**ASSIGNED TASK 1**: Summarize the question about Linq to Entities DefaultIfEmpty in two sentences.
**ASSIGNED TASK 2**: Carry on the question about Linq to Entities DefaultIfEmpty from the point where its text stops.

**DOCUMENT SEGMENT**:
= = = = = = =

LJM
LJM

Reputation: 6444

Linq to Entities DefaultIfEmpty

I'm using EF 4 to PostgreSQL using a 3rd party ADO.NET provider. In my data source, I have no item lines that match items based on this join condition. For this reason I expect query 1 to fail based on a null reference exception. However, it completes and gives me value type defaults for each of the properties on il. item_display_name is a string so ilName is set to null. ilStartDate is set to DateTime's default. x.il.item_id and x.il.item_line_no are both 0.

var query1 =
                    _db.items
                      .GroupJoin(_db.item_line.Where(x => x.start_date == selectedStartDate), x => x.item_id, il => il.item_id, (x, ilgroup) => new { x, ilgroup })
                      .SelectMany(x => x.ilgroup.DefaultIfEmpty(), (x, il) => new { x.x, il })

= = = = = = =

Saved entries:

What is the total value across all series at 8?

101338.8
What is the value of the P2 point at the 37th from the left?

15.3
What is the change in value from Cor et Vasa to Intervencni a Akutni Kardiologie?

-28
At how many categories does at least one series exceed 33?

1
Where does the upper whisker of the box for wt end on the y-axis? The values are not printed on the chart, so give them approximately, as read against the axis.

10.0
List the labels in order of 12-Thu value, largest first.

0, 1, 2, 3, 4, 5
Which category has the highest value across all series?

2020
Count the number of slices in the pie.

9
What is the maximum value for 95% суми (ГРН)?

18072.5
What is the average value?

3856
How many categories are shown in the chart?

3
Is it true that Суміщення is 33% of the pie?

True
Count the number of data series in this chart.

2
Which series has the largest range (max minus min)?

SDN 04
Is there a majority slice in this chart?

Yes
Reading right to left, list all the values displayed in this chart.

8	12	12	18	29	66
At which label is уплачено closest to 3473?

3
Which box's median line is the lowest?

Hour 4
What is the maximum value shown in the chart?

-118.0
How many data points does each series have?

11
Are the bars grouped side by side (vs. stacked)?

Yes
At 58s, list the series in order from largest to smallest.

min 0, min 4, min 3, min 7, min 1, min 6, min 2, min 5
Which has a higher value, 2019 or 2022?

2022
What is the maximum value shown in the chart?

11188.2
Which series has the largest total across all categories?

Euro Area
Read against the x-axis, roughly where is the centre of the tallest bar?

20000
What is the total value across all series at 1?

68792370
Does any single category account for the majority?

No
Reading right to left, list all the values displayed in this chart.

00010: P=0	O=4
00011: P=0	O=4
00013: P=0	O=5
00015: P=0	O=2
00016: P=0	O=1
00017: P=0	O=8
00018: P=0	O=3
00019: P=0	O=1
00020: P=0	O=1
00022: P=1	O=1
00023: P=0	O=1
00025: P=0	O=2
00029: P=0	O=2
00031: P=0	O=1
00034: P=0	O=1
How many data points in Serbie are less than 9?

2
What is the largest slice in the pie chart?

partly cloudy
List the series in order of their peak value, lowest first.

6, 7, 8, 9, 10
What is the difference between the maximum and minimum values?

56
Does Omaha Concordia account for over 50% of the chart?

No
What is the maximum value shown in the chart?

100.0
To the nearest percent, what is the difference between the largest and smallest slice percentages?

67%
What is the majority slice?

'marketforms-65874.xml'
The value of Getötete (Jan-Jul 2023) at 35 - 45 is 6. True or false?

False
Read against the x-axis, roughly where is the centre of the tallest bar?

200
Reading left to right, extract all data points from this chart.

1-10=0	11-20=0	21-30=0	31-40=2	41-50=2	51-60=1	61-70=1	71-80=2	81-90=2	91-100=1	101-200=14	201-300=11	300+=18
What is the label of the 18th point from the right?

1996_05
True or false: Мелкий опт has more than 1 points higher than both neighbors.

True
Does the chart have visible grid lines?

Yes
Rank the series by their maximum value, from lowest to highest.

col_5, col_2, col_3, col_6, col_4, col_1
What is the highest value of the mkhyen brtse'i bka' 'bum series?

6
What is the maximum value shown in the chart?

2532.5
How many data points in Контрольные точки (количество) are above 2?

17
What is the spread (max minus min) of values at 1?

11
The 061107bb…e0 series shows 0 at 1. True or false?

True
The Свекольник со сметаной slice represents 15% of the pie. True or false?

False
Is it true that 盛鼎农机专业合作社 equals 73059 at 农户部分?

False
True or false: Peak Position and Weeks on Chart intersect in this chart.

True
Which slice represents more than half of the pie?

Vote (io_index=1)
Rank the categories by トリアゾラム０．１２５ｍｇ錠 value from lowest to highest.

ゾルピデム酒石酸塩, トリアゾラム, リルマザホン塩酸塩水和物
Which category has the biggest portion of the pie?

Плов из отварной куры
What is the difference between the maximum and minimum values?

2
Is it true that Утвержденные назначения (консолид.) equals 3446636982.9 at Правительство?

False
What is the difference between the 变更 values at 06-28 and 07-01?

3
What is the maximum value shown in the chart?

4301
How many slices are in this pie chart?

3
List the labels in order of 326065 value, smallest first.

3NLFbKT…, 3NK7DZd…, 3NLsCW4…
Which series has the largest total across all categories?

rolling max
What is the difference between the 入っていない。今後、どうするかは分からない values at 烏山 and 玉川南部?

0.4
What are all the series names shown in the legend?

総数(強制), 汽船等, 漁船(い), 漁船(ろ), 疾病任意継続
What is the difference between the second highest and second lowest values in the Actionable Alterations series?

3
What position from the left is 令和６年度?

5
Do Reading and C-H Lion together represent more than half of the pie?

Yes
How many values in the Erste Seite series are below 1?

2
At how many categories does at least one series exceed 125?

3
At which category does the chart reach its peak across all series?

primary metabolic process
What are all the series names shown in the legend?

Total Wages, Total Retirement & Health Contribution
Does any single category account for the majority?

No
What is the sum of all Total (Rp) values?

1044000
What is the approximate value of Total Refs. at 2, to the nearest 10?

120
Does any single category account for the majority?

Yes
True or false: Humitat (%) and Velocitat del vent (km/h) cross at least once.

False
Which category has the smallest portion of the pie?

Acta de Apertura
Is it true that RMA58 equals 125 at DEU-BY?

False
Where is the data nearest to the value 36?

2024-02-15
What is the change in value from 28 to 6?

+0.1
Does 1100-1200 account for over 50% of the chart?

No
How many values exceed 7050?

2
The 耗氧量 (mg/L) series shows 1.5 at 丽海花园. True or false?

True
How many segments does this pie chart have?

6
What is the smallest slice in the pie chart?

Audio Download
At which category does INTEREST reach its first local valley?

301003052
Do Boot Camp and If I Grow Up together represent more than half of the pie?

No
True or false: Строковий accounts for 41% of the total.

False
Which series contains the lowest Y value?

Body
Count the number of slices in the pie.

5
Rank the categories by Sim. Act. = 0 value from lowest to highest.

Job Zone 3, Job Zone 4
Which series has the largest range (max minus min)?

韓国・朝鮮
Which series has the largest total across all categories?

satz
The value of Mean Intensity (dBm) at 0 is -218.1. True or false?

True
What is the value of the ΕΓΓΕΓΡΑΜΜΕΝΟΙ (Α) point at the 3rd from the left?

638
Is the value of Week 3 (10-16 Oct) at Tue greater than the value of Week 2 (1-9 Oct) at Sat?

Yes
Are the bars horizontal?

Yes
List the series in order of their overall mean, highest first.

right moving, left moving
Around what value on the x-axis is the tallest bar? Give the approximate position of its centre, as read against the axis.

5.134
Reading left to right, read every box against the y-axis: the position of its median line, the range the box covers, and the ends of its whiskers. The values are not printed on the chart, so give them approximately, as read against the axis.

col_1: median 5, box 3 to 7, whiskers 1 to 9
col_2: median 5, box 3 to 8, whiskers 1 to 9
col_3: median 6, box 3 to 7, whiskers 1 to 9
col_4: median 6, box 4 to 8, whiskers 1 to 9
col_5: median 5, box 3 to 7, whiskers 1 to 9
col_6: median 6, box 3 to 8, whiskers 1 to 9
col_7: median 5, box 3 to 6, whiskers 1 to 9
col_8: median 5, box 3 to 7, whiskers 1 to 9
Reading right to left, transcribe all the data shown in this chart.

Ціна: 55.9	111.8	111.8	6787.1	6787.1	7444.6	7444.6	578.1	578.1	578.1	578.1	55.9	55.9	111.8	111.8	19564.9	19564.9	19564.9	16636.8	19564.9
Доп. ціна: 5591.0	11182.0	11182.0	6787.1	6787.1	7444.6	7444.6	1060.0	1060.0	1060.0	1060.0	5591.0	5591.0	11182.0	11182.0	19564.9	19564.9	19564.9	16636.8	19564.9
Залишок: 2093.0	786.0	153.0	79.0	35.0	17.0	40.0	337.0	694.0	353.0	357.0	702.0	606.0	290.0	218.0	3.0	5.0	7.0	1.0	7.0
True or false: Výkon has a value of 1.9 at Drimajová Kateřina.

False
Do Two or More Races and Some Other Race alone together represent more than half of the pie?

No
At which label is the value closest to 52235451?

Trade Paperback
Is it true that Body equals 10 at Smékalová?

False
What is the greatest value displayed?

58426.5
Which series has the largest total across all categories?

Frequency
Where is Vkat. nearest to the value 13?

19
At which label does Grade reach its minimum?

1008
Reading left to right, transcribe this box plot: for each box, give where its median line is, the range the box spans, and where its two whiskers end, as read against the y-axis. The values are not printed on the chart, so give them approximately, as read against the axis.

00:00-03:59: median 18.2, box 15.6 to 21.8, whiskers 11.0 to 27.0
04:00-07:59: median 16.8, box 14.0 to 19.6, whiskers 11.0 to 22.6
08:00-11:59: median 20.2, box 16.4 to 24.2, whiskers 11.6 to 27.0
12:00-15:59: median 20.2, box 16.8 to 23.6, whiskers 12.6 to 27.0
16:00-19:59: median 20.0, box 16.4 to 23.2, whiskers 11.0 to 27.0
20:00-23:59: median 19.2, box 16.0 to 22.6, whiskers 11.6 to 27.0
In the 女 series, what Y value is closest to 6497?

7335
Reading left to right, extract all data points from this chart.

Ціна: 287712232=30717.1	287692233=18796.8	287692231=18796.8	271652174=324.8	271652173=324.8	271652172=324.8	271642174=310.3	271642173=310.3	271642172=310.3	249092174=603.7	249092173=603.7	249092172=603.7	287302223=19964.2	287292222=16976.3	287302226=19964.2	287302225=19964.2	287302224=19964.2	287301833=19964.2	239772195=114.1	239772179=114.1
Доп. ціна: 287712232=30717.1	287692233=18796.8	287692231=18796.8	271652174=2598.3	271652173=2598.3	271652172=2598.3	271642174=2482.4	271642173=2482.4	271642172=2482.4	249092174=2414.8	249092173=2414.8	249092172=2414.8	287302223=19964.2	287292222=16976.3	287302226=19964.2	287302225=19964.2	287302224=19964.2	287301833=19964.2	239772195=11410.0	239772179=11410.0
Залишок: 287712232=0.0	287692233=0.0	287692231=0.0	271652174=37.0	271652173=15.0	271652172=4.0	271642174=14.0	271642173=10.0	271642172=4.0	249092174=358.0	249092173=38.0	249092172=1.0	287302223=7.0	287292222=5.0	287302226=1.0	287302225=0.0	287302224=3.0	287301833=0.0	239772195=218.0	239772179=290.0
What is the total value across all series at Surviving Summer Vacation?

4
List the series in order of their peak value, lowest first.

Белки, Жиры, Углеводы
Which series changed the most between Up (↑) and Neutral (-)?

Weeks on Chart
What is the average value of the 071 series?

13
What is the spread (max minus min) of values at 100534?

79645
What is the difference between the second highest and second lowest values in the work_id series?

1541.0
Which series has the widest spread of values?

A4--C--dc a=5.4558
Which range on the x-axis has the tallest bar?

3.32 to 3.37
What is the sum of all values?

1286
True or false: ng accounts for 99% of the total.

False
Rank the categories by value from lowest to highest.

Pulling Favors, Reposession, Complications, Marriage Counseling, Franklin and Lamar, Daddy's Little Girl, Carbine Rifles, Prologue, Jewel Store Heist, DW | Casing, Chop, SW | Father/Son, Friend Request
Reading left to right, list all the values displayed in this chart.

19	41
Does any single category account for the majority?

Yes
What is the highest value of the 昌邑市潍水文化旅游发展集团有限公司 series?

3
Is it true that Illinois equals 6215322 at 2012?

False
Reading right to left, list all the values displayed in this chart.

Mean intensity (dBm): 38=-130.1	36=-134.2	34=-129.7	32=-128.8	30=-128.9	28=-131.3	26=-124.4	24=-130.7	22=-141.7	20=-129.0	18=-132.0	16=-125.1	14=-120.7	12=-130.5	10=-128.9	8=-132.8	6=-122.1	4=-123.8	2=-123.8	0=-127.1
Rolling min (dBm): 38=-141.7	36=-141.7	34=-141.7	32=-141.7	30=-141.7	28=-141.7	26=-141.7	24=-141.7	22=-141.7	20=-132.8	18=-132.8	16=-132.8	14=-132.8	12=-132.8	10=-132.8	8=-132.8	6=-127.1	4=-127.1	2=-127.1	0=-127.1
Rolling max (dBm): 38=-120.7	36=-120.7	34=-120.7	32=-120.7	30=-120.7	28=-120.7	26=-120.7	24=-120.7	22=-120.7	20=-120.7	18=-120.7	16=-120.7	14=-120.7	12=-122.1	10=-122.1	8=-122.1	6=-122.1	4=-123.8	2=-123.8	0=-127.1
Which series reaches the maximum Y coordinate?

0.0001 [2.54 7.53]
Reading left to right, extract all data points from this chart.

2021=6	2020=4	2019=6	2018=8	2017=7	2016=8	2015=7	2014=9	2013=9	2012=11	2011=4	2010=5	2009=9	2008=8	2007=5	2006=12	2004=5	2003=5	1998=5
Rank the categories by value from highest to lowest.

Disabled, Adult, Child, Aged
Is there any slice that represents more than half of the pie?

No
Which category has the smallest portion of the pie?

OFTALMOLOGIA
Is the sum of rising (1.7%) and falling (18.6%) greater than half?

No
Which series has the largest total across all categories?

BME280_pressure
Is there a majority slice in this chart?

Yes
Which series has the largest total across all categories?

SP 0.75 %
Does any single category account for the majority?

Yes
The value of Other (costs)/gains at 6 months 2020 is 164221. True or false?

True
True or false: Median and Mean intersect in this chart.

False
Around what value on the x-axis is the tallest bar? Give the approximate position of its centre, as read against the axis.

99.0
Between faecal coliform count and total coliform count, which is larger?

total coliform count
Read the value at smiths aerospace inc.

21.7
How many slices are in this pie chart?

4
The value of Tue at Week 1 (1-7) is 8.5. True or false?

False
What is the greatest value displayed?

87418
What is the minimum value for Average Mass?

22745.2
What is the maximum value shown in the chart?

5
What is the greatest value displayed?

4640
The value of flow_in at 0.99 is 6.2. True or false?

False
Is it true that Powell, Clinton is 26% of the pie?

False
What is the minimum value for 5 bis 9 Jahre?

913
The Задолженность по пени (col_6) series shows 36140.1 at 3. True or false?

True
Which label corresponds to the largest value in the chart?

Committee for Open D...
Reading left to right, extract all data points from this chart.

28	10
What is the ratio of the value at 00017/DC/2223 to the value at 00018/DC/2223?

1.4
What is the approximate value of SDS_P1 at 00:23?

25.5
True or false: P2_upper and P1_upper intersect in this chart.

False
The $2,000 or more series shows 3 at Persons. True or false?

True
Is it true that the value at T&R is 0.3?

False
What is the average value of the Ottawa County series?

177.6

= = = = = = =

**ANSWER AREA 1**: Using EF 4 with PostgreSQL through a third-party ADO.NET provider, the writer has no item lines that match items on the join condition and therefore expects query 1 to fail with a null reference exception. Instead, the query completes and gives value type defaults for each property on il: ilName is set to null, ilStartDate to DateTime's default, and both x.il.item_id and x.il.item_line_no to 0.

**ANSWER AREA 2**:
                      .Select(x =>
                          new
                              {
                                    itemId = x.x.item_id,
                                    ilName = x.il.item_display_name,
                                    ilStartDate = x.il.start_date,
                                    ilItemId = x.il.item_id,
                                    orderLine = x.il.item_line_no});

However, if I force execution by calling ToArray on my results before the Select, I then get my null reference exception.

var query2 =
                _db.items
                    .GroupJoin(_db.item_line.Where(x => x.start_date == selectedStartDate), x => x.item_id, il => il.item_id, (x, ilgroup) => new {x, ilgroup})
                    .SelectMany(x => x.ilgroup.DefaultIfEmpty(), (x, il) => new {x.x, il}).ToArray()
                    .Select(x =>
                            new
                                {
                                    itemId = x.x.item_id,
                                    ilName = x.il.item_display_name,
                                    ilStartDate = x.il.start_date,
                                    ilItemId = x.il.item_id,
                                    orderLine = x.il.item_line_no});

To my understanding, DefaultIfEmpty should return the default for that type. My type is clearly a reference type, so why won't query 1 fail?

Upvotes: 1

Views: 1111

Answers (2)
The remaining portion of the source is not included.